■ **Problem to work on**
Pull every "assign" line out of the data below.

■ **Supplied information**
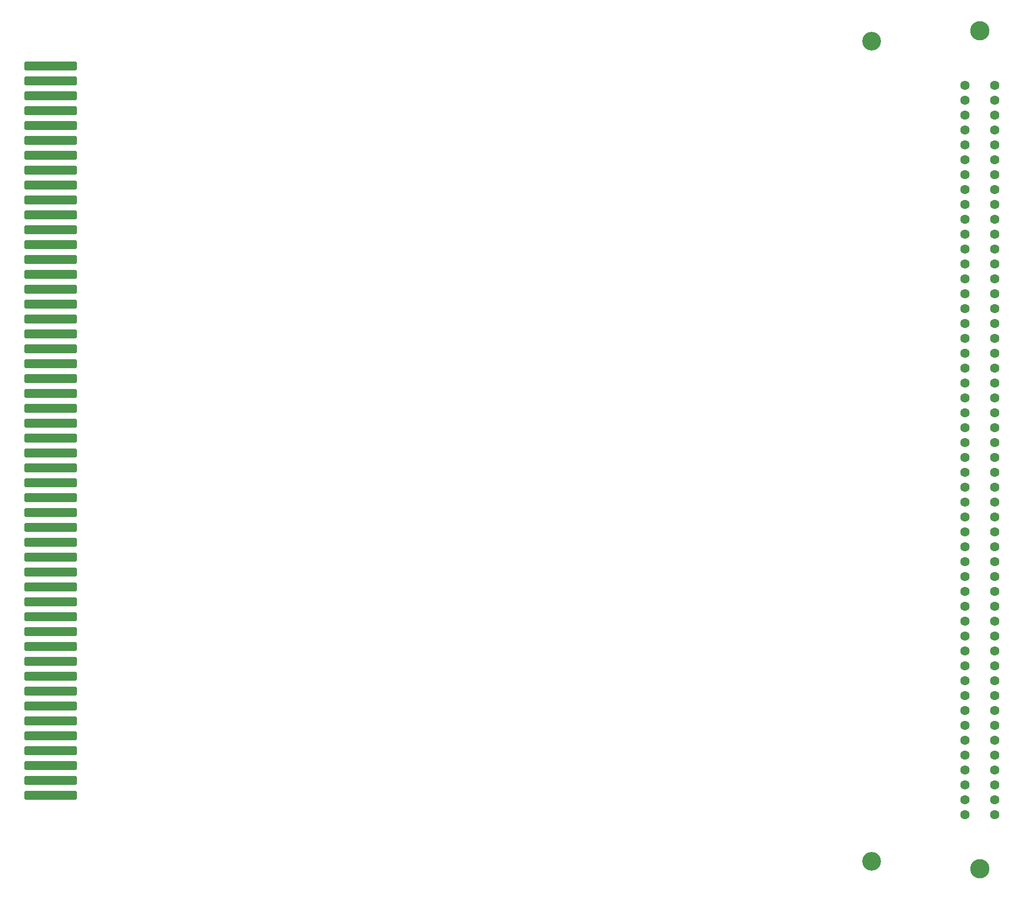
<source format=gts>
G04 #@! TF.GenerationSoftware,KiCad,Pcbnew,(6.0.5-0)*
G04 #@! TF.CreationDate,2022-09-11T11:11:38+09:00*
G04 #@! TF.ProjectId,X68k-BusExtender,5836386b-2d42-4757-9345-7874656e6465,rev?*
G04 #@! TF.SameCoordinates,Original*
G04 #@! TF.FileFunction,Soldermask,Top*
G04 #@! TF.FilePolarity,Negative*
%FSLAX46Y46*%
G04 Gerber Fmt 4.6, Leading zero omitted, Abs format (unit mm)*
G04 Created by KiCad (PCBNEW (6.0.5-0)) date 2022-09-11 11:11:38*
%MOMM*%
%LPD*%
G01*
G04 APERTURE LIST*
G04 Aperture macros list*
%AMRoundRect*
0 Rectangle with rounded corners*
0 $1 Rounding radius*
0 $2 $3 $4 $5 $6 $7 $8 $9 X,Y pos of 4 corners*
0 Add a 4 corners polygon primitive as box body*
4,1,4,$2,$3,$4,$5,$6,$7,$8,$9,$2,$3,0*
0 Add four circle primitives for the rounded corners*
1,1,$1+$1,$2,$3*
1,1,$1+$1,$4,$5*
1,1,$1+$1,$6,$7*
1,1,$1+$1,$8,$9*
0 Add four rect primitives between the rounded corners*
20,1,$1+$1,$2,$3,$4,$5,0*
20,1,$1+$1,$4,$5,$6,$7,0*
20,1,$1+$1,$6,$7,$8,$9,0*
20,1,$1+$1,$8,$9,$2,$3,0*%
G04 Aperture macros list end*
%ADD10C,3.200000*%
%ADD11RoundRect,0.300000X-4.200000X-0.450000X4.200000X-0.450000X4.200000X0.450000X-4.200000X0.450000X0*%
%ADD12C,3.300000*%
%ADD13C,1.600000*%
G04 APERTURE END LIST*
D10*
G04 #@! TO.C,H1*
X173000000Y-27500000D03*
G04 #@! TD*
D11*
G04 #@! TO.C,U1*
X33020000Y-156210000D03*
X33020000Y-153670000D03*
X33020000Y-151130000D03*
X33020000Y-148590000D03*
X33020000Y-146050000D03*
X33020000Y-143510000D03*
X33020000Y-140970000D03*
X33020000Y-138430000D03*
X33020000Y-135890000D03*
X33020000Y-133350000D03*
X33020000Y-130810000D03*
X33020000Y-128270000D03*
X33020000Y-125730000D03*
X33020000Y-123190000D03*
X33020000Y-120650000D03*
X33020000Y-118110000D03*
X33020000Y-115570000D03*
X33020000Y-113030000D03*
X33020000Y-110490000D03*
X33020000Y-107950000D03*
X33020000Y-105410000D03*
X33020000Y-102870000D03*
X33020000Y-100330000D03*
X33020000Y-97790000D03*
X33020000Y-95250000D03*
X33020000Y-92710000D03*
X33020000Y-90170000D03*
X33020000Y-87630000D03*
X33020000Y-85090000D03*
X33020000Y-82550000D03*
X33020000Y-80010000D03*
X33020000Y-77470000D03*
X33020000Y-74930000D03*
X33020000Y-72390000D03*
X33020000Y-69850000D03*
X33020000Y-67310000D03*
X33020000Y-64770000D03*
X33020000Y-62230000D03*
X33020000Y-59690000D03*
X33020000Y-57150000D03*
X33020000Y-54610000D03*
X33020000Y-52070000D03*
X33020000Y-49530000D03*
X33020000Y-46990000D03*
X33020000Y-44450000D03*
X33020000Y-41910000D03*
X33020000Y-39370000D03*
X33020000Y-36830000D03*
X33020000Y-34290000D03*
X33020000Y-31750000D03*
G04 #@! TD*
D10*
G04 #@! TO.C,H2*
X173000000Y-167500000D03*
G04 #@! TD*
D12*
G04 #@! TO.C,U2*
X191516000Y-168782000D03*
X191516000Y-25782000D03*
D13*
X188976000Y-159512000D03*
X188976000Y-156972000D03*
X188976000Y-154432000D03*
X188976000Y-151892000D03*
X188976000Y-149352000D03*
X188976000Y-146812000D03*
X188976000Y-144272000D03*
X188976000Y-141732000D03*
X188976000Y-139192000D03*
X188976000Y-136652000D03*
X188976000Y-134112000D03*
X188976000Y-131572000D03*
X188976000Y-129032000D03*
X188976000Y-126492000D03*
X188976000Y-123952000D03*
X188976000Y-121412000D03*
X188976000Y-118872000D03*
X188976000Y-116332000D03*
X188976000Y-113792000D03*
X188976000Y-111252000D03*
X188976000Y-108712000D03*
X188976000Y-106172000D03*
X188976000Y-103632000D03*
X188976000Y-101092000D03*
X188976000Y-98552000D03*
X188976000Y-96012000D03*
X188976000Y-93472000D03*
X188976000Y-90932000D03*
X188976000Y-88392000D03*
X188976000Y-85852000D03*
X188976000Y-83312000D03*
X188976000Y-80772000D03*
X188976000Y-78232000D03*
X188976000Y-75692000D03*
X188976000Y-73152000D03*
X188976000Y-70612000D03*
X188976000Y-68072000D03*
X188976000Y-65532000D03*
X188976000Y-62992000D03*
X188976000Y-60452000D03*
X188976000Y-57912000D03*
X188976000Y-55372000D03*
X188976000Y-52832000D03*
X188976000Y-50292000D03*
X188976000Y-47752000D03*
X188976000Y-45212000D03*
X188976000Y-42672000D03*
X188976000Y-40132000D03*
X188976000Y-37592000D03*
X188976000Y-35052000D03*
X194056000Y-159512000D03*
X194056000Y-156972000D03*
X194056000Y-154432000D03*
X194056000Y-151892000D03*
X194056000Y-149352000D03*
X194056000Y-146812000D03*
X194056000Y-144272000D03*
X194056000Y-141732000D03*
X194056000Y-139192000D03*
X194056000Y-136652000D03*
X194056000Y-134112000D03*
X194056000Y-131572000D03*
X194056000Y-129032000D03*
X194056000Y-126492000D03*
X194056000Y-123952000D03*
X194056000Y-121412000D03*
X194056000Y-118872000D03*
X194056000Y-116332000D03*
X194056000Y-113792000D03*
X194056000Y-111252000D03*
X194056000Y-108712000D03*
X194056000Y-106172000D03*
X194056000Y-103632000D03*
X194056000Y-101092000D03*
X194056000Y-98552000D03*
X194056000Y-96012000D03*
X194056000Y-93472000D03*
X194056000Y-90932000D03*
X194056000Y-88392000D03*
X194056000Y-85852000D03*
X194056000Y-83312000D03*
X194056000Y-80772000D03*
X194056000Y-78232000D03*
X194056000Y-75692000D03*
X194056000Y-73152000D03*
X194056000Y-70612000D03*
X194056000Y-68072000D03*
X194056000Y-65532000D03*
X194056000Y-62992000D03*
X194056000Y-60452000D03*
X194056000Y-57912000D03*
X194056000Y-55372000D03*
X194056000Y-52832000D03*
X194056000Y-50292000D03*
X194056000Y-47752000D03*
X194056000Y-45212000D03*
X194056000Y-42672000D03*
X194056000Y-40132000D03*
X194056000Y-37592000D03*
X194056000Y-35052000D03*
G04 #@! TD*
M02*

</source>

==

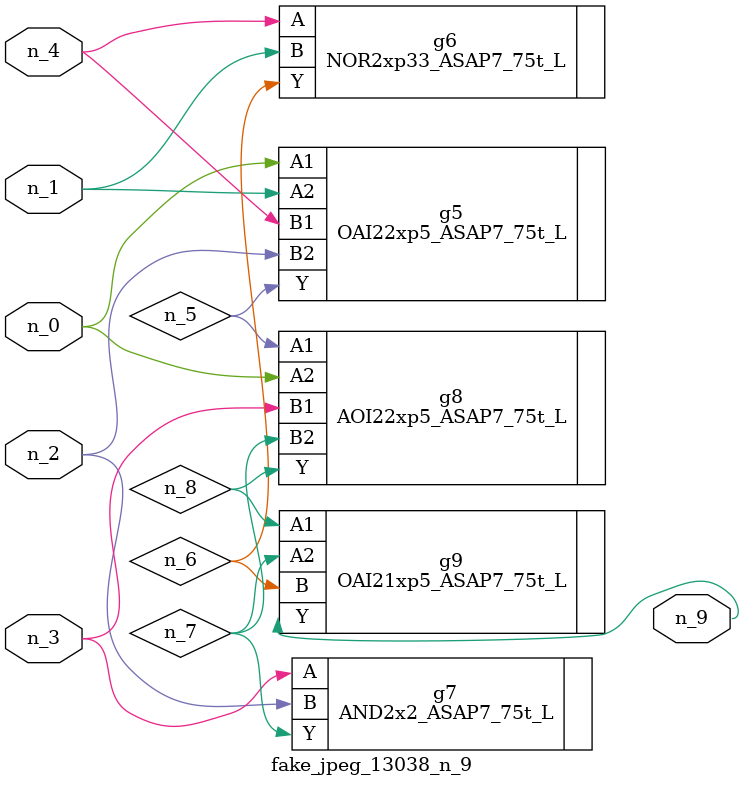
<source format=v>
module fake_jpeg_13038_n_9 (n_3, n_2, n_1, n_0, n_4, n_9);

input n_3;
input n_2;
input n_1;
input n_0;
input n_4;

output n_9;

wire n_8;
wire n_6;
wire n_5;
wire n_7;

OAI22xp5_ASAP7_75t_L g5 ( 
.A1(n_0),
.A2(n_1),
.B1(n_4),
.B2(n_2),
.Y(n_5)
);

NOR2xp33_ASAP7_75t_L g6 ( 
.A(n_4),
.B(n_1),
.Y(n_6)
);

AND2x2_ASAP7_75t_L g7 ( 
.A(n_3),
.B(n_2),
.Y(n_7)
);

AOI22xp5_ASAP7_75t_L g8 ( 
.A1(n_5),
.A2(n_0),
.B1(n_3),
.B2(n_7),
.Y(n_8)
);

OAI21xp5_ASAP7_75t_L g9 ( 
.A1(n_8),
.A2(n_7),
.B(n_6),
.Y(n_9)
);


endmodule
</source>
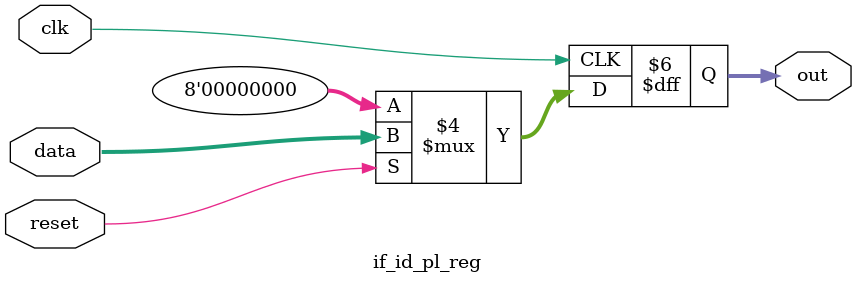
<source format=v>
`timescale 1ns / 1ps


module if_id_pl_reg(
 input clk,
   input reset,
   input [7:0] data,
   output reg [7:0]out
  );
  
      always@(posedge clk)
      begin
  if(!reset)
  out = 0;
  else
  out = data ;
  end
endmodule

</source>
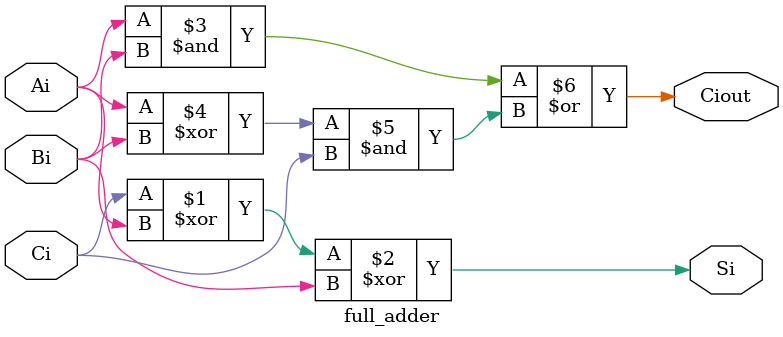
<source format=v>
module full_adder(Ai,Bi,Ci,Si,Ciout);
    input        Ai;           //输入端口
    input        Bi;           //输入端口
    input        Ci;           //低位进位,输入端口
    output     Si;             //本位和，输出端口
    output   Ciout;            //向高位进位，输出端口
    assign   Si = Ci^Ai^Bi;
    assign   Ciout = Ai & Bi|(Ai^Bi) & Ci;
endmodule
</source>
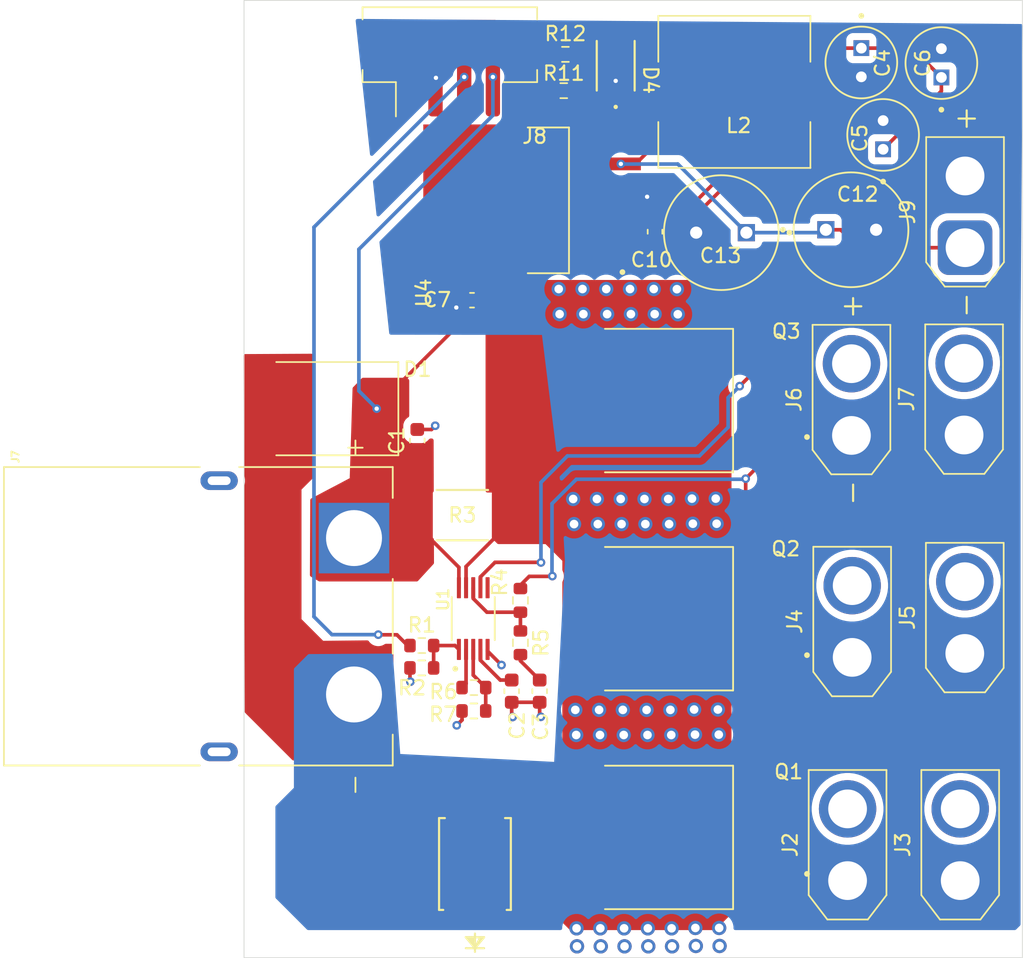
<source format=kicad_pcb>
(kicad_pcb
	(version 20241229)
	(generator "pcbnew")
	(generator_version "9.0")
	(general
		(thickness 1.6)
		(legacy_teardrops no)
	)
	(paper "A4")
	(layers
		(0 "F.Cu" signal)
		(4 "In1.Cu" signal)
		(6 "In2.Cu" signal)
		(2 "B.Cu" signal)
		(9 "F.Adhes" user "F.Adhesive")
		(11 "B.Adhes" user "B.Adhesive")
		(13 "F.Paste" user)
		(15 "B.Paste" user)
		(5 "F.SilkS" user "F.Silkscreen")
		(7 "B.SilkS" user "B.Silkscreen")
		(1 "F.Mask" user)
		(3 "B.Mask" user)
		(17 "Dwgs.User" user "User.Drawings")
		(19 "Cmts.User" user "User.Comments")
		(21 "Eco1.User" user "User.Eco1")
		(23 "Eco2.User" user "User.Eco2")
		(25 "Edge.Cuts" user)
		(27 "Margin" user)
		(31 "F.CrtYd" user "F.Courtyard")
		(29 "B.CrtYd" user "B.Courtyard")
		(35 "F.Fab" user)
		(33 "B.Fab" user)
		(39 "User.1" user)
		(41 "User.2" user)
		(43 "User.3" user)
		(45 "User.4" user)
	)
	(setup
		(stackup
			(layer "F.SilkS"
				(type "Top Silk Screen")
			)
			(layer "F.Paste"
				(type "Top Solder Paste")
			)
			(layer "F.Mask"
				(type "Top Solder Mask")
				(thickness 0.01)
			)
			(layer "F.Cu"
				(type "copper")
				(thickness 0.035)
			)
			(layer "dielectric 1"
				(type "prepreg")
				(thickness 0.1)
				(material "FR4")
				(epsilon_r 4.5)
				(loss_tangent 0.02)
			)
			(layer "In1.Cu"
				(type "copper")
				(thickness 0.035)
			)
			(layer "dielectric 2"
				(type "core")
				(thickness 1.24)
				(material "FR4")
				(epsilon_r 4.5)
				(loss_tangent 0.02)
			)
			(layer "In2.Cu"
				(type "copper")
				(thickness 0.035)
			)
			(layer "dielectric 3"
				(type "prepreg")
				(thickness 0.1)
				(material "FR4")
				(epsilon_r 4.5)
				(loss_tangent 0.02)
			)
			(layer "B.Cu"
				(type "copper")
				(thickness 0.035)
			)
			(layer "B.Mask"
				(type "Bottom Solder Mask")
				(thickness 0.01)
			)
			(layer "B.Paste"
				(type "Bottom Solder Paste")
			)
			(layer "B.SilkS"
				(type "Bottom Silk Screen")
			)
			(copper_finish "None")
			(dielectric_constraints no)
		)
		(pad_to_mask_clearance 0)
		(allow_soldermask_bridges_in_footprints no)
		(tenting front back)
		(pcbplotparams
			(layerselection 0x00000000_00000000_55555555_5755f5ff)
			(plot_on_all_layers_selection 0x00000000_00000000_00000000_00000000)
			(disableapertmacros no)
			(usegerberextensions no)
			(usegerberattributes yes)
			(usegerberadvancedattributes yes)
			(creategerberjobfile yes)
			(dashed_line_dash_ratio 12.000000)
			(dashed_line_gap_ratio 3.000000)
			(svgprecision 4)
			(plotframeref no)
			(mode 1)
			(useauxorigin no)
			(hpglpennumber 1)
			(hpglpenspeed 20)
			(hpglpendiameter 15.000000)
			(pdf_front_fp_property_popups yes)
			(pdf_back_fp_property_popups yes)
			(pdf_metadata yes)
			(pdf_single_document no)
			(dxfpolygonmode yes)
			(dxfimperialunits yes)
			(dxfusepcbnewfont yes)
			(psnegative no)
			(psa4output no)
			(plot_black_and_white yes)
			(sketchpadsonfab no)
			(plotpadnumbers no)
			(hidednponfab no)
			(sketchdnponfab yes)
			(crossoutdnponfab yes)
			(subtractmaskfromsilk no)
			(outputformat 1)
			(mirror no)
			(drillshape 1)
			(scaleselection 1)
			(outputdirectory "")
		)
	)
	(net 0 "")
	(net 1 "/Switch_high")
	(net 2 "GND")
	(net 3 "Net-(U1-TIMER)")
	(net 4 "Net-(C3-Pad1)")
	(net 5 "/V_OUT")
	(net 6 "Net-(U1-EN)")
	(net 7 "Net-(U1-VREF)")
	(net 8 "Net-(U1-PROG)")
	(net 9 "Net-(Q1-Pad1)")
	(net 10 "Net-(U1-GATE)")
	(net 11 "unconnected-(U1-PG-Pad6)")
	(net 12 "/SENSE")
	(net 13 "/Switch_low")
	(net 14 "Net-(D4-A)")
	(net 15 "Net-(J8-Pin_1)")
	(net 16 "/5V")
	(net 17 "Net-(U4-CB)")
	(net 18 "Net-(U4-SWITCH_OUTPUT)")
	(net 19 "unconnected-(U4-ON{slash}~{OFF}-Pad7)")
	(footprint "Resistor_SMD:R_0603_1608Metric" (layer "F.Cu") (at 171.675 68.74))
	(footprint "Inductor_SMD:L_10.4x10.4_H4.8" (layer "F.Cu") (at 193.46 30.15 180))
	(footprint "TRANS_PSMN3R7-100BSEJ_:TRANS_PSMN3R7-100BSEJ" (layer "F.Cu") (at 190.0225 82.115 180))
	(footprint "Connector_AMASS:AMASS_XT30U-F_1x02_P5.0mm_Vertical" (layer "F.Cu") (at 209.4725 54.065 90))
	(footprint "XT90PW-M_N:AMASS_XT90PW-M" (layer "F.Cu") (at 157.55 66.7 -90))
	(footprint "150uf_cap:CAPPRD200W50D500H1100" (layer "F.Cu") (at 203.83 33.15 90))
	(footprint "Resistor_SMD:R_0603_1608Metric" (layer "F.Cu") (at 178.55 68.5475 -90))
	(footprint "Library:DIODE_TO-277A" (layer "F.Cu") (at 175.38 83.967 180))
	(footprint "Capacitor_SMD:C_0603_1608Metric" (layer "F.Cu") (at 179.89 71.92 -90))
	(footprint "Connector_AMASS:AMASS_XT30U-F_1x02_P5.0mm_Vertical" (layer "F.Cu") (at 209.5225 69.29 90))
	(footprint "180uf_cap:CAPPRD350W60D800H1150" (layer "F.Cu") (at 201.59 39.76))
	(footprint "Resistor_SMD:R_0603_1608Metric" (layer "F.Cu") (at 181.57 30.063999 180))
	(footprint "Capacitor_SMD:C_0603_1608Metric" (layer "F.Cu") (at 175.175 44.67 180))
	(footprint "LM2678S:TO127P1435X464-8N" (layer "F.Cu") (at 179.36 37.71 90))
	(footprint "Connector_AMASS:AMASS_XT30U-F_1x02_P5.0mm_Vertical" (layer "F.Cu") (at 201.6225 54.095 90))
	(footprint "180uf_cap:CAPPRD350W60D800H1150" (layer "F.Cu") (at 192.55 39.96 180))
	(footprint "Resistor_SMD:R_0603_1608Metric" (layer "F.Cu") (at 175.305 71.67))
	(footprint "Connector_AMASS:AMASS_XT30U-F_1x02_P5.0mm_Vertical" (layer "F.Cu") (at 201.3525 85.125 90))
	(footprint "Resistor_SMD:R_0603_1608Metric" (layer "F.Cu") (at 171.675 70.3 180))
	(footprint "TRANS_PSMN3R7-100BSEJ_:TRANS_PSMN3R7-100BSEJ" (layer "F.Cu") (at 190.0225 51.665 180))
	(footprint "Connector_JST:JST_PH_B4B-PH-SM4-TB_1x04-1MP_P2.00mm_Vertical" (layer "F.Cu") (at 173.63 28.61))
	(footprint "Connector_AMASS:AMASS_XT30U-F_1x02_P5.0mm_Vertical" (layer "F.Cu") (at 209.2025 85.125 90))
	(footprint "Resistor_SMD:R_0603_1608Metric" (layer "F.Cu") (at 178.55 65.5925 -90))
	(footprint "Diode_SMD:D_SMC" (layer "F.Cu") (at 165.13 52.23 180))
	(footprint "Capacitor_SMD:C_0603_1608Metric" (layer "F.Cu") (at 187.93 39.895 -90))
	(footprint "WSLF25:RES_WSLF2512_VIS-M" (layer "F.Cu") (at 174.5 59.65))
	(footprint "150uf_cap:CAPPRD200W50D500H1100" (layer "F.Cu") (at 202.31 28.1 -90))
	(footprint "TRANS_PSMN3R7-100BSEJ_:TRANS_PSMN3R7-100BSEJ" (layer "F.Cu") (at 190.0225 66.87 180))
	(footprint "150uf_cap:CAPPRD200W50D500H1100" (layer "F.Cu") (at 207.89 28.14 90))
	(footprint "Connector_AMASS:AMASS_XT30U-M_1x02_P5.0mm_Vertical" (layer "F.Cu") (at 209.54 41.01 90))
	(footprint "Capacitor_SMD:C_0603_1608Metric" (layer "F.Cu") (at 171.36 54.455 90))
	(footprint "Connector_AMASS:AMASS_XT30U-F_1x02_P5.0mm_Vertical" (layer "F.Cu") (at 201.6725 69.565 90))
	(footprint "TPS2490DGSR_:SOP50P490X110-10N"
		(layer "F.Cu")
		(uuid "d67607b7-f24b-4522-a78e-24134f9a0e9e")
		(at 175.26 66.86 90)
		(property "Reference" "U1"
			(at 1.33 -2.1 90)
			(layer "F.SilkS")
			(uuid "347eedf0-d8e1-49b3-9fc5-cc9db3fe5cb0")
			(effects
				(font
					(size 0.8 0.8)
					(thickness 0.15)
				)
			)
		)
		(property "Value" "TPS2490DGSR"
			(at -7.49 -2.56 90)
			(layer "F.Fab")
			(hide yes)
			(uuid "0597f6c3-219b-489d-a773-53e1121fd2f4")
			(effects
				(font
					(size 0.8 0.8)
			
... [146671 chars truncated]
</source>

* * *

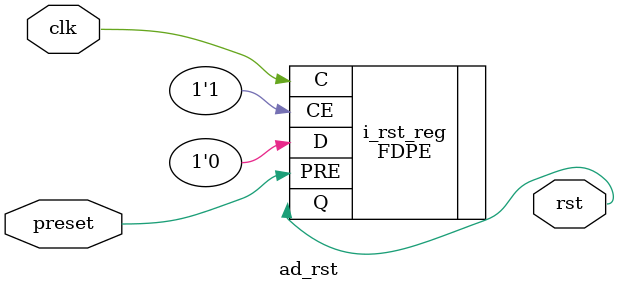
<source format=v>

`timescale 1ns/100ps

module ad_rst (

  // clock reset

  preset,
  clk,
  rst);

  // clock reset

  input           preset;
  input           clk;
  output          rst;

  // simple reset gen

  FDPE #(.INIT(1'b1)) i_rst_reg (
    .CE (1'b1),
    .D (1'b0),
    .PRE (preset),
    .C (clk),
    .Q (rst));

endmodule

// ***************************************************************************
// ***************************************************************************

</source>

■ **Response area**
    assign   Si = Ci^Ai^Bi;
    assign   Ciout = Ai & Bi|(Ai^Bi) & Ci;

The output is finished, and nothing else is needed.